WHAT NEEDS TO BE DONE
The number of lines holding the string "linecap" is all that is wanted; count them in the records below.

Start of EXCERPTED RECORDS

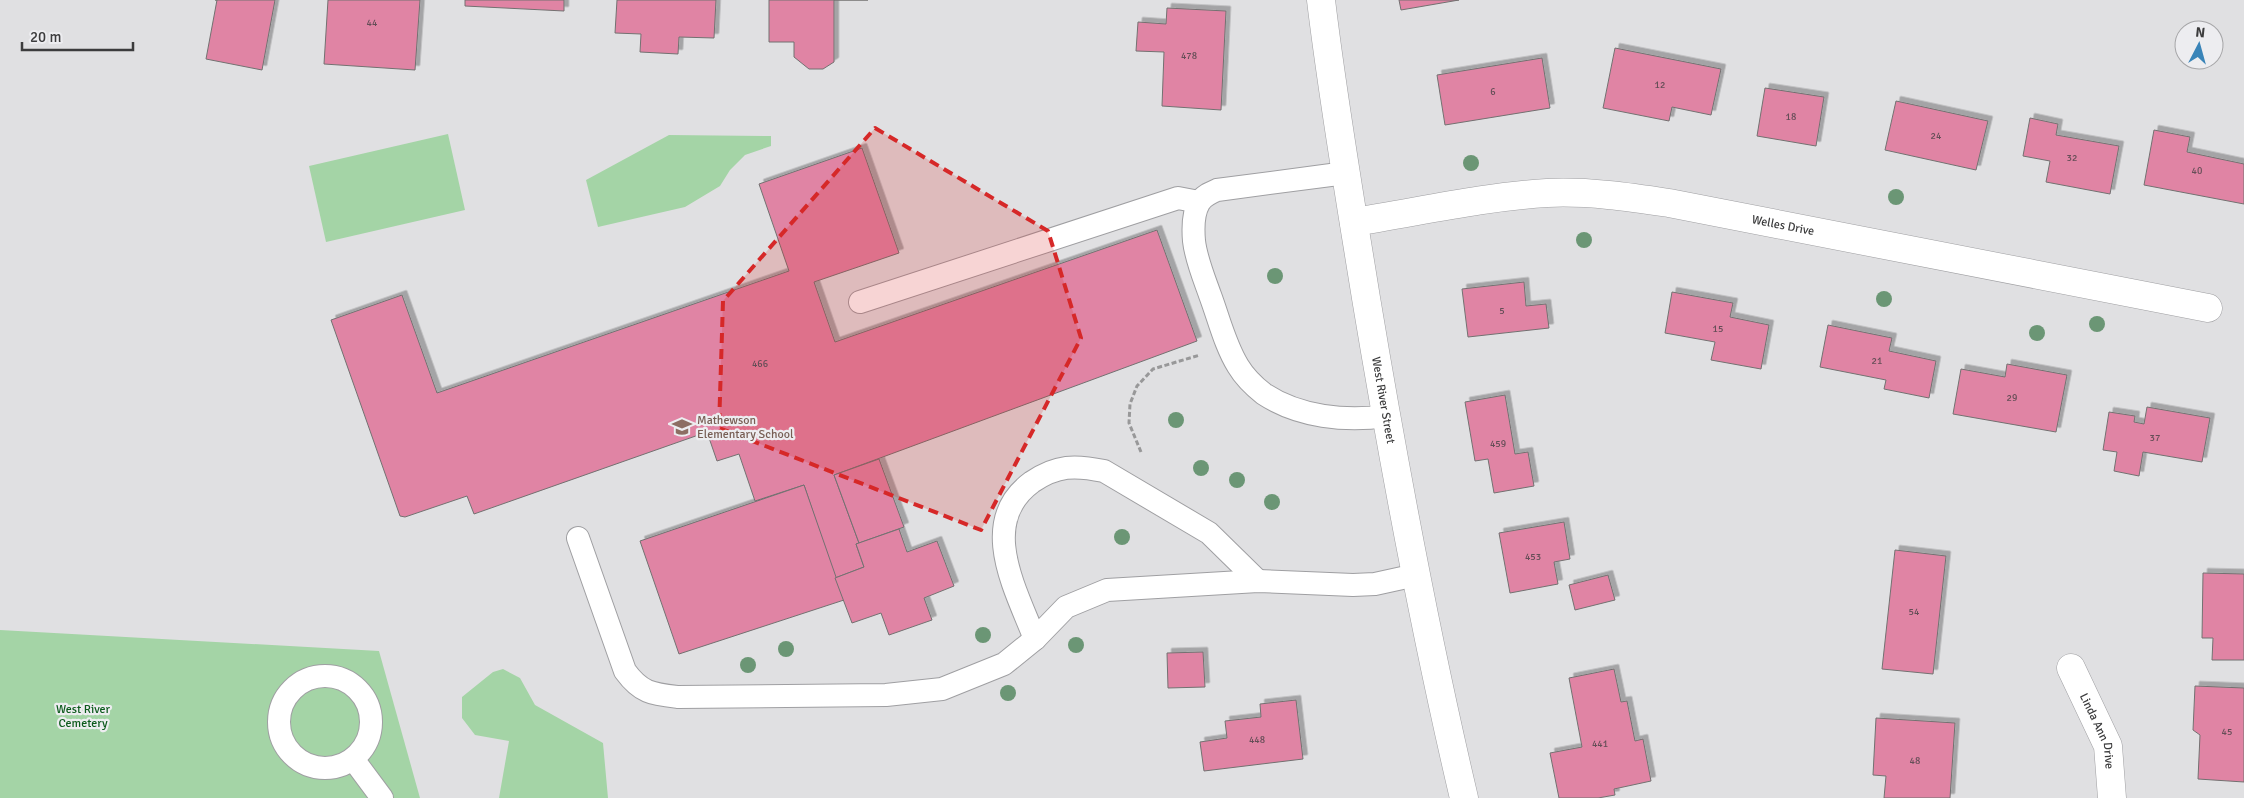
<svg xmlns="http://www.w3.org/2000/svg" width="2244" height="798" font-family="Signika,sans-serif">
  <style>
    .green { fill: #a4d4a6 }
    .building { fill: #e084a4; stroke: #737171; filter: url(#shadow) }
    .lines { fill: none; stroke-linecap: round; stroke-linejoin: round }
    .service-casing { stroke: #9f9fa2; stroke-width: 24 }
    .minor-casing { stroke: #9f9fa2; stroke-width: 29 }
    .tertiary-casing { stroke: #9f9fa2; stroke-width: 29 }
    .path { stroke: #989899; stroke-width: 3; stroke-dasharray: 5 2.5; stroke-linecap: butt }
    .service { stroke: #fff; stroke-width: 22 }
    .minor { stroke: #fff; stroke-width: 28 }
    .tertiary { stroke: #fff; stroke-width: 28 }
    .tree { fill: #6b9675 }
    .marked { fill: #d62828; fill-opacity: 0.2; stroke: #d62828; stroke-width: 4; stroke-dasharray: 10 6; stroke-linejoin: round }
    .labels { text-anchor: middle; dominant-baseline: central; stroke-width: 4.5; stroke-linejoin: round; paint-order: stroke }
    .number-label { font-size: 10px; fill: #654e57 }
    .street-label { font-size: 12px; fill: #3c3c3d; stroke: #ededf0 }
    .education-label { font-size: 12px; fill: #785e54; stroke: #ededf0; text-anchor: start }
    .park-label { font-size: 12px; fill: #0c5a1c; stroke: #ededf0 }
  </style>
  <defs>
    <filter id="shadow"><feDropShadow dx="4.5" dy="-4.5" stdDeviation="0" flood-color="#0004"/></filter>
  </defs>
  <rect width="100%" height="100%" fill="#e0e0e2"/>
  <!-- green -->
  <g class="green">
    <polygon points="448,134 465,210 326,242 309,166"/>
    <polygon points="669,135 771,136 771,146 745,155 730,170 720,186 685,207 598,227 586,180"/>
    <polygon points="0,630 379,651 420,798 0,798"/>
    <polygon points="503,669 520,678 535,705 603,743 608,798 499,798 509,741 475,735 462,718 462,697 493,672"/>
  </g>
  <!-- building -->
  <g class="building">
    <polygon points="215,0 275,0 262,70 206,59 217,0"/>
    <polygon points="328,0 420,0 415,70 324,64"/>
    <polygon points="465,0 564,0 564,11 465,6"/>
    <polygon points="617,0 716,0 714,38 679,37 678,54 640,52 641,34 615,33"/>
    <polygon points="769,0 868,0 834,0 834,62 823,69 809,69 794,57 794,42 769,42"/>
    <polygon points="1399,0 1459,0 1401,10"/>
    <polygon points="1167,8 1226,11 1221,110 1162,106 1164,52 1136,51 1138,22 1166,24"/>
    <polygon points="1615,48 1721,69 1711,115 1672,107 1669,121 1603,108"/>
    <polygon points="1542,58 1550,108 1445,125 1437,75"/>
    <polygon points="1765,88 1824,97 1816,146 1757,136"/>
    <polygon points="1896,101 1988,121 1976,170 1885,150"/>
    <polygon points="2030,118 2058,124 2056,135 2119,146 2110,194 2046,182 2050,161 2023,156"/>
    <polygon points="2154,130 2190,137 2187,152 2244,164 2244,204 2144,185"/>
    <polygon points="862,148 899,253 814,282 835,342 1157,230 1197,341 834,475 859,543 856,544 864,567 835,578 804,485 755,501 739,454 717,461 707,432 474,514 467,496 405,517 400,516 331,320 402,295 437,393 789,271 759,184"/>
    <polygon points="1524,282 1526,306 1546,304 1549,328 1468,337 1462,289"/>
    <polygon points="1672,292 1733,303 1730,317 1769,325 1761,369 1711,360 1715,342 1665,333"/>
    <polygon points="1828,325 1892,338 1889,351 1936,361 1929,398 1884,389 1886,380 1820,367"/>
    <polygon points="2007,364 2067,375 2056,432 1953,414 1961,369 2005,377"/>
    <polygon points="1505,395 1515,454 1528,452 1534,486 1494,493 1488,459 1475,461 1465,402"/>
    <polygon points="2147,407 2210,418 2202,462 2143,452 2139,476 2114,471 2117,452 2103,450 2109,412 2135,416 2134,422 2144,424"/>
    <polygon points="879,459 904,527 859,543 834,475"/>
    <polygon points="804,485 844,600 679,654 640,541"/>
    <polygon points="1564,522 1570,559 1554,562 1558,584 1510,593 1499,533"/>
    <polygon points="899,529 907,552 937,541 954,586 924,598 932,620 889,635 881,613 852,623 835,578 864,567 856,544"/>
    <polygon points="1895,550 1946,556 1933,674 1882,669"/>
    <polygon points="2203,573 2244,574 2244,660 2212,660 2213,638 2202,638"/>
    <polygon points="1608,575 1615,600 1575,610 1569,585"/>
    <polygon points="1203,652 1205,687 1168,688 1167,653"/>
    <polygon points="1614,669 1621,702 1627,701 1635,741 1643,739 1651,781 1614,789 1615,795 1598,798 1559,798 1550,753 1582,747 1569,678"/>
    <polygon points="2195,686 2244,688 2244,782 2198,779 2200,735 2193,730"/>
    <polygon points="1296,700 1303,759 1204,771 1200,742 1227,738 1225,721 1261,717 1260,704"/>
    <polygon points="1876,718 1955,723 1950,798 1884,798 1886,776 1873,775"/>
  </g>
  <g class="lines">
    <defs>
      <g id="service">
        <path d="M 1346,173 L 1217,190 C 1210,193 1203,196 1199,203 C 1193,213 1193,229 1194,241 C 1196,259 1204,278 1210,295 C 1219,319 1225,345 1238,366 C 1244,376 1255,387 1264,394 C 1299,417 1346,422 1386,416"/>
        <polyline points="860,302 1178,198 1199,202"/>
        <path d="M 578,538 L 625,671 C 641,693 652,694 678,697 L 886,695 L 942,689 L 1004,664 L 1035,639 L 1066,607 L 1107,590 L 1258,581 L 1353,585 L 1375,584 L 1416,575"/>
        <path d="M 1035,639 C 1016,590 977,522 1032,482 C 1057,465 1075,465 1104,471 L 1209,533 L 1258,581"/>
        <circle cx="325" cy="722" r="46"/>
        <polyline points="353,759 382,798"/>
      </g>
      <g id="minor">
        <path id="s1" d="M 1354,222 C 1418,212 1482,197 1547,193 C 1588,191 1629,197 1669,203 L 2208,308"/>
        <path id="s2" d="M 2071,668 L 2108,746 L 2112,798"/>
      </g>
      <g id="tertiary">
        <path id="s3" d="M 1321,0 C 1333,100 1350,199 1366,298 C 1394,466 1425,633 1464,798"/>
      </g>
    </defs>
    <!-- service casing -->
    <use href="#service" class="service-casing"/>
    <!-- minor casing -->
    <use href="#minor" class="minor-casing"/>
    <!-- tertiary casing -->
    <use href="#tertiary" class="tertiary-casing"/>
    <!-- path -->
    <polyline class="path" points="1141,452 1129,423 1130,404 1137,386 1153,369 1200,355"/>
    <!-- service -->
    <use href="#service" class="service"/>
    <!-- minor -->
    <use href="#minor" class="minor"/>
    <!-- tertiary -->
    <use href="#tertiary" class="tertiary"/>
  </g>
  <!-- trees -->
  <g class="tree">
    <circle cx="1471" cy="163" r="8"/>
    <circle cx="1896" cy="197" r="8"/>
    <circle cx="1584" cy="240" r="8"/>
    <circle cx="1275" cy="276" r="8"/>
    <circle cx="1884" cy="299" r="8"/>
    <circle cx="2097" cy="324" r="8"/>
    <circle cx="2037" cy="333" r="8"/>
    <circle cx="1176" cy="420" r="8"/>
    <circle cx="1201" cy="468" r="8"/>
    <circle cx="1237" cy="480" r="8"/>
    <circle cx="1272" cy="502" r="8"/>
    <circle cx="1122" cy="537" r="8"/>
    <circle cx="983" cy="635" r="8"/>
    <circle cx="1076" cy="645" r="8"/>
    <circle cx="786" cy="649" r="8"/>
    <circle cx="748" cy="665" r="8"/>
    <circle cx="1008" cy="693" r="8"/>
  </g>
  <!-- marked area -->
  <path class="marked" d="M 875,128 L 1048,231 L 1081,338 L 981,530 L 719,428 L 723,301 Z"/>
  <!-- icons -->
  <defs>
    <symbol id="school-bare" viewBox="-9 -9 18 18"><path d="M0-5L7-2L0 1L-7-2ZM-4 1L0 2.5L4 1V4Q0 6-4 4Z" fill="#8d6e63" stroke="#ededf0" stroke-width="2.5" paint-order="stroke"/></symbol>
  </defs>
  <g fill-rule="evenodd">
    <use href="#school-bare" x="668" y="413" width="28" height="28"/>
  </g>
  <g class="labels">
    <!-- number labels -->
    <g class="number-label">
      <text x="372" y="23">44</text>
      <text x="1189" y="56">478</text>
      <text x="1660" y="85">12</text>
      <text x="1493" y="92">6</text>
      <text x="1791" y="117">18</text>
      <text x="1936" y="136">24</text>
      <text x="2072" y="158">32</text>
      <text x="2197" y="171">40</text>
      <text x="1502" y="311">5</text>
      <text x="1718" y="329">15</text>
      <text x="1877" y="361">21</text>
      <text x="760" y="364">466</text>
      <text x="2012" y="398">29</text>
      <text x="2155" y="438">37</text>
      <text x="1498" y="444">459</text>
      <text x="1533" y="557">453</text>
      <text x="1914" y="612">54</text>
      <text x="2227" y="732">45</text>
      <text x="1257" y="740">448</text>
      <text x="1600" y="744">441</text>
      <text x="1915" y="761">48</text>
    </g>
    <!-- street labels -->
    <g class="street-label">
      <text stroke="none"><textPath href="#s1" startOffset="434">Welles Drive</textPath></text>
      <text stroke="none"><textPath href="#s3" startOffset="405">West River Street</textPath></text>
      <text stroke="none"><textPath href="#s2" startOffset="69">Linda Ann Drive</textPath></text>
    </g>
    <!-- education labels -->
    <g class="education-label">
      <text x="697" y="420">Mathewson<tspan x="697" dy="14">Elementary School</tspan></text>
    </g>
    <!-- park labels -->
    <g class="park-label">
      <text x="83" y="709">West River<tspan x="83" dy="14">Cemetery</tspan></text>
    </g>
  </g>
  <!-- north arrow -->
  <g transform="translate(2199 45) rotate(6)"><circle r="24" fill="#ededf0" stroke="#a6a6a8"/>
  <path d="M0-4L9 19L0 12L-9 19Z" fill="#3984b8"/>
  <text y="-8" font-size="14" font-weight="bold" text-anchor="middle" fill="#3c3c3d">N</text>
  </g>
  <!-- scale -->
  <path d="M22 42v8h111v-8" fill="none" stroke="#3c3c3d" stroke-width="2.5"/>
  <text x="30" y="42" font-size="15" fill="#3c3c3d" stroke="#ededf0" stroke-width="4" paint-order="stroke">20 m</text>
</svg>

End of EXCERPTED RECORDS

RESULT OF THIS TASK
2